### EXTRACTED TEXT

↓↓↓

A literal is a variable or its negation.

A clause is a set of literals.

An exact 3-in-1 clause is satisfied if an assignment of values to variables results in exactly 1 true literal and 2 false literals.

Exact 3-in-1 SAT is the problem, given a set of exact 3-in-1 clauses, is there as assignment of variables that satisfies all clauses?

Question:

This corresponds to a linear algebra problem, sort of:

Let true be 1 and false be -1.

For each variable v and its negation w, add the equations:

v + w = 0

(This is because 1 + (-1) = 0)

For each exact 3-in-1 clause (a b c), add the equations:

a + b + c = -1

(This is because two -1's and one 1 will add up to -1.)

↑↑↑

### REQUIREMENT 1
Answer these questions about the text on exact 3-in-1 SAT:
(a) What is a clause?
(b) What value stands for false?
(c) What equation is added for each exact 3-in-1 clause (a b c)?
### REQUIREMENT 2
Write out the part of the text on exact 3-in-1 SAT that begins at "(This is because 1" and ends after "add up to -1.)", substituting "constraints" for "equations".

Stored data
↓↓↓

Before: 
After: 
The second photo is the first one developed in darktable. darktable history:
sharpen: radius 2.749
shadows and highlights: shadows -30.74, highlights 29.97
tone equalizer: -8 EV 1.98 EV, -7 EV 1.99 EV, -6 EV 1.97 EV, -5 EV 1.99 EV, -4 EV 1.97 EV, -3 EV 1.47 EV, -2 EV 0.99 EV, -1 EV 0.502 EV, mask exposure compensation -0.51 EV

↑↑↑

### RESPONSE BOX 1
(a) A set of literals.
(b) -1.
(c) a + b + c = -1

### RESPONSE BOX 2
(This is because 1 + (-1) = 0)

For each exact 3-in-1 clause (a b c), add the constraints:

a + b + c = -1

(This is because two -1's and one 1 will add up to -1.)